South Bay schools chief faces firing, repayment of money

South Bay schools chief faces firing, repayment of money
Jose A. Fernandez, suspended superintendent of the Centinela Valley Union High School District, at Hawthorne High School in March. (Luis Sinco / Los Angeles Times)

The suspended head of the Centinela Valley school district, who attracted public scrutiny because of his high compensation, now faces dismissal, the repayment of at least $200,000 and liability for back taxes.

The Centinela Board of Education voted Tuesday evening to move to fire Supt. Jose A. Fernandez, who was suspended with pay in April. The board said it was firing the superintendent for cause.


Separately, state and county auditors concluded in findings released this week that Fernandez was paid inappropriately when his earnings surpassed $750,000 last year.
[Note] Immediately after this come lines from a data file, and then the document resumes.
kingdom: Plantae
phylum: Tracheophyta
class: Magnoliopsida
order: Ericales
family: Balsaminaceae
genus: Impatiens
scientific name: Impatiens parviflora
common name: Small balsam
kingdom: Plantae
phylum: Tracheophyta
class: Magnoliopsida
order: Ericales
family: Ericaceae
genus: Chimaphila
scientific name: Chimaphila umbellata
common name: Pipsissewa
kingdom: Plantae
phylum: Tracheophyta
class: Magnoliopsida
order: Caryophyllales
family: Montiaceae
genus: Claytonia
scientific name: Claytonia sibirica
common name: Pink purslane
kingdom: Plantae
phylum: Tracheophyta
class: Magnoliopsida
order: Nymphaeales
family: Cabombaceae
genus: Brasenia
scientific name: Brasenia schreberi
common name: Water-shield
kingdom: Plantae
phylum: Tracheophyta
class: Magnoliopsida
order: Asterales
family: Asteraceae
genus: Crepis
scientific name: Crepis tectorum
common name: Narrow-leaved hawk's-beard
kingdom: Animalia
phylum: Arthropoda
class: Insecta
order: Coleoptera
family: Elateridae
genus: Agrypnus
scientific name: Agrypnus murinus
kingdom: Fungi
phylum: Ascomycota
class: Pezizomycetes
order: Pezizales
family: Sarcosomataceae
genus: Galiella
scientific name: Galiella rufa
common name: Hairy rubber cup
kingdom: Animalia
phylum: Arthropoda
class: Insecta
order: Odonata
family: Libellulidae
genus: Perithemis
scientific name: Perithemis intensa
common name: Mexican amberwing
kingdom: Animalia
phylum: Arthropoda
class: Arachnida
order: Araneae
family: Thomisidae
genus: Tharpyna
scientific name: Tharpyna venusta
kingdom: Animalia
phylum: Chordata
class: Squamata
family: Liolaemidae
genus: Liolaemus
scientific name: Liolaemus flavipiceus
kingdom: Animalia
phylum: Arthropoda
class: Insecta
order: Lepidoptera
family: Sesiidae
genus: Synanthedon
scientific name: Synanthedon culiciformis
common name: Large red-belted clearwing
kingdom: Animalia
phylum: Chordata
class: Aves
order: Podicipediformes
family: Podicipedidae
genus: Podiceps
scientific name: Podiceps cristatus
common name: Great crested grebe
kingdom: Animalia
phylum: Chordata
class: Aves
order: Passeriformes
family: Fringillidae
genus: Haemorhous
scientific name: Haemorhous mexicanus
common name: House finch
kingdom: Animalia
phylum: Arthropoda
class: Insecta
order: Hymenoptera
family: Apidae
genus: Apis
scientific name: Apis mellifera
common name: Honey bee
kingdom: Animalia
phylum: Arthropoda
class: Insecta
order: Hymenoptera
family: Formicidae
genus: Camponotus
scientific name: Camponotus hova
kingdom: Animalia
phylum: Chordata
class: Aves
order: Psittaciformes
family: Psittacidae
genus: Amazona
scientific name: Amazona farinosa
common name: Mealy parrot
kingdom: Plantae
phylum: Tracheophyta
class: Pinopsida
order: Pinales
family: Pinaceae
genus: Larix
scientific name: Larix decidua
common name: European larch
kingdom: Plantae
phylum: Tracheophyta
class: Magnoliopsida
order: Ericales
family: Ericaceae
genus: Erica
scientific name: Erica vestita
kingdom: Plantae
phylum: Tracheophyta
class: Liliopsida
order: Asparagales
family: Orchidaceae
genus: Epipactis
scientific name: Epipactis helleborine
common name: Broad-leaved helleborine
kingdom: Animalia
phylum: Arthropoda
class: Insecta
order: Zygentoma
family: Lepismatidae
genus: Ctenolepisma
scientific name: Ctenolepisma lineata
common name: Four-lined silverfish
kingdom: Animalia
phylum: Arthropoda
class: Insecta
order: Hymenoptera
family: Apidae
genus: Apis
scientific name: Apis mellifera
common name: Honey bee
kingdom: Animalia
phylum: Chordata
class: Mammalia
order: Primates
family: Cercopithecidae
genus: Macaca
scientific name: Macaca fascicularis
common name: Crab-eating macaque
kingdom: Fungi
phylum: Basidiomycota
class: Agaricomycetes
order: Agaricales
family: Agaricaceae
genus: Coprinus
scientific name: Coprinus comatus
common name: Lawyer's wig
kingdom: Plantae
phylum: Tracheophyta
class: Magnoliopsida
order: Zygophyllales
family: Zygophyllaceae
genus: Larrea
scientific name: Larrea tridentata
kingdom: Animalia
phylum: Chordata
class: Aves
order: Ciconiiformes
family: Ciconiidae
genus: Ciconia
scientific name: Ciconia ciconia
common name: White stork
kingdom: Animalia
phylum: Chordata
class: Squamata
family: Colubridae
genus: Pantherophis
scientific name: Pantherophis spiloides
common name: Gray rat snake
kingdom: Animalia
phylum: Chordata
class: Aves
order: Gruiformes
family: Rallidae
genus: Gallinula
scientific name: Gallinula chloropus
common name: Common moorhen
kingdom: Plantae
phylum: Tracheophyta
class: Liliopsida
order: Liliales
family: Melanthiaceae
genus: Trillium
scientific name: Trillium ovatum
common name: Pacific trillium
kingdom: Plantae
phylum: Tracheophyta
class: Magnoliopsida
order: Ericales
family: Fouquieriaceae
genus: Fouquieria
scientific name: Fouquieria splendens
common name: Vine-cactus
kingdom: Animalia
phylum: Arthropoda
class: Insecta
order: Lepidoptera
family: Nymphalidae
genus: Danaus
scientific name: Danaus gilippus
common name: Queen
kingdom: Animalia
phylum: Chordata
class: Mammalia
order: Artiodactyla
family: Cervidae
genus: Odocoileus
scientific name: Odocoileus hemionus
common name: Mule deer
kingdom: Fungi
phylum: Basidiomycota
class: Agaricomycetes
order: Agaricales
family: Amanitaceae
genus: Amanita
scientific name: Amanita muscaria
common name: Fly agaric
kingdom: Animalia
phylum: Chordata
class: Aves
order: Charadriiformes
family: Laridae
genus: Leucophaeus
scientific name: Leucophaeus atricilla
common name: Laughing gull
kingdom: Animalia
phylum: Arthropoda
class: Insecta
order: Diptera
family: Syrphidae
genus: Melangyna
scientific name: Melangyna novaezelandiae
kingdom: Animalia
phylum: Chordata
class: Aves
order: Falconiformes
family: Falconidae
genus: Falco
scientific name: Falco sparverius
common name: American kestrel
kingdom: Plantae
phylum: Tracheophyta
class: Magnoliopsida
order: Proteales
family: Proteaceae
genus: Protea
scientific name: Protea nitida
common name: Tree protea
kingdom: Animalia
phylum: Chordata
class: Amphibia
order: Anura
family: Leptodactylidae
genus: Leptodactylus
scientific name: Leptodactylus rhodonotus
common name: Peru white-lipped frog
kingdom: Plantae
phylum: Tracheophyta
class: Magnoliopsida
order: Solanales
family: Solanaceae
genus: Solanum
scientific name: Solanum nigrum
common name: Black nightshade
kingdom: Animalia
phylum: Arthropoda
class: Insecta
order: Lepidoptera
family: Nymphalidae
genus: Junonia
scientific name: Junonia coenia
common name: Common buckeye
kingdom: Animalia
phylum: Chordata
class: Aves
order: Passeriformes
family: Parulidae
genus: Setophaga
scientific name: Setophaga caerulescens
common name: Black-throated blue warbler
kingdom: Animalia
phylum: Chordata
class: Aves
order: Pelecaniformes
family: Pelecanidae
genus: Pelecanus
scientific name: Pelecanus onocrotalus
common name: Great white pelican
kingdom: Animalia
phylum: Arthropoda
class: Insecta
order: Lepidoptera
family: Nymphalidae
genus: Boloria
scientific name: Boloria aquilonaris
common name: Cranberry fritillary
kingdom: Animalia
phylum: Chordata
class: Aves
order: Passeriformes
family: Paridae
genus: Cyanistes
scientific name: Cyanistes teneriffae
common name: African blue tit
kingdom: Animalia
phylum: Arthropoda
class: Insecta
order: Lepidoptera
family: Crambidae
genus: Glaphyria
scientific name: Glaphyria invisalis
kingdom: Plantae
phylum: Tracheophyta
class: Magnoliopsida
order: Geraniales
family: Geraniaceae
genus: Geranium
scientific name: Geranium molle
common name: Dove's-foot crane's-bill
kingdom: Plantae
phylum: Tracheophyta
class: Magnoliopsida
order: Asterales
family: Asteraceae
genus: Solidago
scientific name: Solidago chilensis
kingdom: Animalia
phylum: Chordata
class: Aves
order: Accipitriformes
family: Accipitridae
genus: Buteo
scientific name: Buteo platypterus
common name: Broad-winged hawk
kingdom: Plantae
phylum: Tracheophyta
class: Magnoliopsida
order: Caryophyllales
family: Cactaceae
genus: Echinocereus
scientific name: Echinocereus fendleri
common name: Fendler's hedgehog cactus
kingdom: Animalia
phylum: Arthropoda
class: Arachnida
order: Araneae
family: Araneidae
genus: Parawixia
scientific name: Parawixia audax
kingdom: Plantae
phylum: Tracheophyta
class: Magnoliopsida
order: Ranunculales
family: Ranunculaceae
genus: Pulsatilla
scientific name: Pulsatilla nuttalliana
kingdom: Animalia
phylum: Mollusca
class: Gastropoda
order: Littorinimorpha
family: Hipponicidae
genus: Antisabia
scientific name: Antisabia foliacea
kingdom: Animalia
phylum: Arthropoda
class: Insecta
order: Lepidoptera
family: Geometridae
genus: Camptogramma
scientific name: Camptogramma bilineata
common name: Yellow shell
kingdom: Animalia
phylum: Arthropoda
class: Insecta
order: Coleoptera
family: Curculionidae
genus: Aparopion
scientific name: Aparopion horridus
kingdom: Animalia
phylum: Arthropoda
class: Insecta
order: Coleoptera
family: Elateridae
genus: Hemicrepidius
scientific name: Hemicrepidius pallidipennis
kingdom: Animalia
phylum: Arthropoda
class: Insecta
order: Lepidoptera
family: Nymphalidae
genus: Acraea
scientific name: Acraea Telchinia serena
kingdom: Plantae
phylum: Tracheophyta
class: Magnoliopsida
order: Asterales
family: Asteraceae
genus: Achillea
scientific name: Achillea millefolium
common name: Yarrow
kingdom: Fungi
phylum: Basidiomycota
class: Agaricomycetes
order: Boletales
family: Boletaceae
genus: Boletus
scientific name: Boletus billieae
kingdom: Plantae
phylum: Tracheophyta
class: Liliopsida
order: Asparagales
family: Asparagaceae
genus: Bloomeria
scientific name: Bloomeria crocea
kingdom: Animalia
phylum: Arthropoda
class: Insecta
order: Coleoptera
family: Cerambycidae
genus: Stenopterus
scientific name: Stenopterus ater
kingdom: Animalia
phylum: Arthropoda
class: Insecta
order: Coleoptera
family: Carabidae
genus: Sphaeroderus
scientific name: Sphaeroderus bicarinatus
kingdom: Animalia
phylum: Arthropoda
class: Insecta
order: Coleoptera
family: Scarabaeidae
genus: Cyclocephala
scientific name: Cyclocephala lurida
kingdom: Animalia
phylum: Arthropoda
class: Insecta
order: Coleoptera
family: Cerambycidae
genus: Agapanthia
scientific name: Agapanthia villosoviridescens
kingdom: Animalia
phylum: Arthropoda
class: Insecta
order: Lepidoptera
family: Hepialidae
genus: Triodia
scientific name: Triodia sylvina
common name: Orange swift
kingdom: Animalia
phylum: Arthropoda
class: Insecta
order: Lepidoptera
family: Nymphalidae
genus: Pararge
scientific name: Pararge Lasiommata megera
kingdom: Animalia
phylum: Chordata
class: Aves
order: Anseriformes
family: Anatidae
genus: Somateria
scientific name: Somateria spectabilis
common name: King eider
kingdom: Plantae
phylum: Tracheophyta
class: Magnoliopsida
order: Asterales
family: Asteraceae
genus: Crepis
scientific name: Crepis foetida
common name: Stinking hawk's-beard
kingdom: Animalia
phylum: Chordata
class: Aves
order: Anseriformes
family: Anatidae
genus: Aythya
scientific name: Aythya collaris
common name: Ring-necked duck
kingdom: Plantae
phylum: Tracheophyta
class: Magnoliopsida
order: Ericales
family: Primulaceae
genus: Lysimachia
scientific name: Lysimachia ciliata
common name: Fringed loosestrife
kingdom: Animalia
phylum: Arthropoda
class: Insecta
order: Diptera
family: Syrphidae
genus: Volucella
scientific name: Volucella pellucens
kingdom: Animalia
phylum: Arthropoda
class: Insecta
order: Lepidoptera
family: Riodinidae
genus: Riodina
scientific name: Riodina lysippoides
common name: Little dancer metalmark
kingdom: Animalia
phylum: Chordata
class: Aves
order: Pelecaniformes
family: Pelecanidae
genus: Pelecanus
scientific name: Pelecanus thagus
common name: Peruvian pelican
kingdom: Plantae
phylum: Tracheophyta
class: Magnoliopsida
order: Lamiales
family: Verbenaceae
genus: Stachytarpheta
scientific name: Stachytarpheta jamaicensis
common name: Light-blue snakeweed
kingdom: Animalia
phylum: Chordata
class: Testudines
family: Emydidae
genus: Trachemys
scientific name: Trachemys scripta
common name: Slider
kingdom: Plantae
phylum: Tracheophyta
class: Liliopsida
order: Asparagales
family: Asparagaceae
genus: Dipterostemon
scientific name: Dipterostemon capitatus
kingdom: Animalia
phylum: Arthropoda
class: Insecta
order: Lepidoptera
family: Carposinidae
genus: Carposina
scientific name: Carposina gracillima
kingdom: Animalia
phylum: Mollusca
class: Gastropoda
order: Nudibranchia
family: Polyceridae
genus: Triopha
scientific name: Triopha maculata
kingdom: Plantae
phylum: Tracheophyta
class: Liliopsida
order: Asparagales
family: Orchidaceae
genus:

Fernandez, 54, received more in compensation than district leaders who head the nation's largest school systems. New York City schools Chancellor Carmen Farina oversees the nation's largest district, with more than 1 million students, and makes $412,193. Los Angeles Unified Supt. John Deasy made $393,106 last year running the nation's second-largest school system.

Fernandez's district has 6,600 high school students spread across three campuses and two small alternative programs.

Fernandez could not be reached for comment Wednesday, but he has defended his record as well as the legality of his pay.

His contract withstood scrutiny from the Los Angeles County Office of Education, but analysts found repeated instances when Fernandez allegedly received more than the contract allowed for.

They concluded that Fernandez should reimburse the district for $9,000 in pay for unused vacation days; plus at least $41,000 and as much as $103,000 for "additional work days."

The analysts also looked at two life insurance policies for which the district paid premiums. They concluded that only one of them was authorized in his contract and that Fernandez should repay $150,000 in premiums on the second.

The report also said Fernandez's tax filing should reflect more income than previously accounted for. The premiums for the first insurance policy, totaling $252,569 through March, should have been classified as taxable income, county auditors decided. Likewise for part of the benefit of a 40-year housing loan fixed at 2%, which Fernandez used to buy a $910,000 home in Ladera Heights.

The report, dated July 7, was released in response to a California Public Records Act request.

The five-member Centinela school board, which met in closed session, voted unanimously to let him go. Board President Hugo M. Rojas said in a statement that he and his colleagues would not comment on the matter, based on the advice of counsel.

Interim Supt. Bob Cox also did not comment.

Fernandez's contract allows for termination due to a "substantial and material breach," but the firing cannot take effect until Fernandez receives a written statement explaining the grounds for his dismissal. Fernandez then has 10 days to address the issues. After that, the board is expected to vote again on whether to make the dismissal final.

The board also could release Fernandez without cause, but it would then owe him up to 18 months in severance pay.

Teachers union President Jack Foreman faulted the school board's previous lack of diligence on Fernandez's compensation, but praised its latest action.


"I am delighted to hear that Fernandez is being dismissed," Foreman said.

Two other district employees, who worked in fiscal services, remain on paid leave for issues related to the Fernandez investigation.

The superintendent's 2013 compensation was inflated by one-time payments totaling $230,000. These were reimbursements for his purchase of added seniority in state retirement systems, which will allow him to collect a higher pension when he retires.

The county office concluded that these transactions were legal, but the California Public Employees Retirement System has determined that his pension credits were wrongly inflated in other ways.

In an 11-page letter to Fernandez on July 8, CalPERS disallowed previous credits for automatic annual wage increases and other payments. The district had created special payment rules that applied only to Fernandez, and pension credits could not be achieved based on these rules, the agency wrote.

The superintendent's contract and related issues also have been under investigation by the FBI and the L.A. County district attorney's office.

Fernandez has been advised by his attorney not to comment, but in the past he has said that school board members understood his contract when they approved it with the advice of counsel.